Number of Jobs
Florence Nightingale, the pioneer of modern nursing, lived more than a century ago, but her legacy lives on in hospitals, clinics and schools. Nightingale's concern for patients stretched beyond administering medication to caring for the whole person – physical as well as emotional, intellectual and spiritual. And she backed up her nursing philosophies with research. Today, nursing research is just one of the exciting changes in the field, says Kathy McCauley, associate dean of academic programs at the University of Pennsylvania's School of Nursing. Increasingly, evidence-based science is confirming the contributions nurses make to patient care.
So, who are the people making these contributions? A registered nurse is the professional you'll likely have the most contact with during a hospital stay. They’re responsible for monitoring a patient's condition, performing medical procedures and administering medicine. They are also responsible for charting a patient's progress. These professionals work with a range of patients, from those who are healthy (and are proactively trying to stay that way), to those who are pregnant and bringing new life, to those who are nearing the end of life and hoping for a peaceful death. “Nurses have a very holistic view of health and well-being, and I really appreciated that perspective, ” Erin Whitehouse, an RN and Ph.D. student at Johns Hopkins School of Nursing, writes in an email. “[They] look at an entire person and their situation, not just what medical concern they have.”
Many nurses also specialize and work with patients who have a certain health condition like cancer or diabetes. They can also specialize by body part. For instance, there are dermatology nurses and cardiovascular nurses, among others. RNs can also specialize by people group (like newborn babies) or by environment (like a school or hospital emergency room).

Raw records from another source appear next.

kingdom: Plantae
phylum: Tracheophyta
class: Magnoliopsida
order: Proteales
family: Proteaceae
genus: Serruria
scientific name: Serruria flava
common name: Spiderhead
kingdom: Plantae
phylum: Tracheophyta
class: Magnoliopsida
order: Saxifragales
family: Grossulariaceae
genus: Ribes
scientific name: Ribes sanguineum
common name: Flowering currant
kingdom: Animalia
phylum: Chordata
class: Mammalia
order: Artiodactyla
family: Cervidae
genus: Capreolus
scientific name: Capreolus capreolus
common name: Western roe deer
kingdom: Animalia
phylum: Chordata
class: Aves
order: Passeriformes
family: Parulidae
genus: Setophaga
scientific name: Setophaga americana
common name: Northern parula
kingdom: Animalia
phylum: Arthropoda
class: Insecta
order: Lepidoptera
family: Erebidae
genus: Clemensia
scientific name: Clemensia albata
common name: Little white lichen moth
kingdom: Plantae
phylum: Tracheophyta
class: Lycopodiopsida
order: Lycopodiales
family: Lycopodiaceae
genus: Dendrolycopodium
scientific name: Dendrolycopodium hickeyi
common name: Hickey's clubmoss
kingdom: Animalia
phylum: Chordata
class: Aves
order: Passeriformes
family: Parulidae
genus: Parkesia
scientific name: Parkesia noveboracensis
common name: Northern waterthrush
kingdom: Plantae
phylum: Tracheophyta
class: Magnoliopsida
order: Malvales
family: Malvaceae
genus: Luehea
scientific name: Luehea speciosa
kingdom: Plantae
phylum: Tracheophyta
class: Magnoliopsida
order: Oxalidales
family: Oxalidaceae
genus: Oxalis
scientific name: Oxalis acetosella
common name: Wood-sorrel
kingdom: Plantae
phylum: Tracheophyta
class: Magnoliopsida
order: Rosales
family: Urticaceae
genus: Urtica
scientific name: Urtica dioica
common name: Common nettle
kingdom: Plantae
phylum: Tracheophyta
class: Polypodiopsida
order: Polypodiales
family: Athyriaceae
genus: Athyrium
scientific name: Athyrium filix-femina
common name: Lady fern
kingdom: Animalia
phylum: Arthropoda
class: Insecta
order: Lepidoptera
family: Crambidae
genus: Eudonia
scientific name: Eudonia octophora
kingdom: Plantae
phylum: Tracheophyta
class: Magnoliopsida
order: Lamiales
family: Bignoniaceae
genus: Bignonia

Registered nurses will be in high demand in the next decade. The Bureau of Labor Statistics expects the profession to grow 19.4 percent by 2022, opening up 526, 800 new jobs. This tremendous growth along with a low unemployment rate, just 2 percent, helped registered nurse secure the No. 9 spot on our Best Jobs list.
The BLS reports the median salary for a registered nurse was $66, 220 in 2013. The best-paid 10 percent of RNs made more than $96, 320, while the bottom 10 percent earned less than $45, 630. The highest-paid RN positions are clustered in California, including the metropolitan areas of San Francisco, San Jose and Vallejo.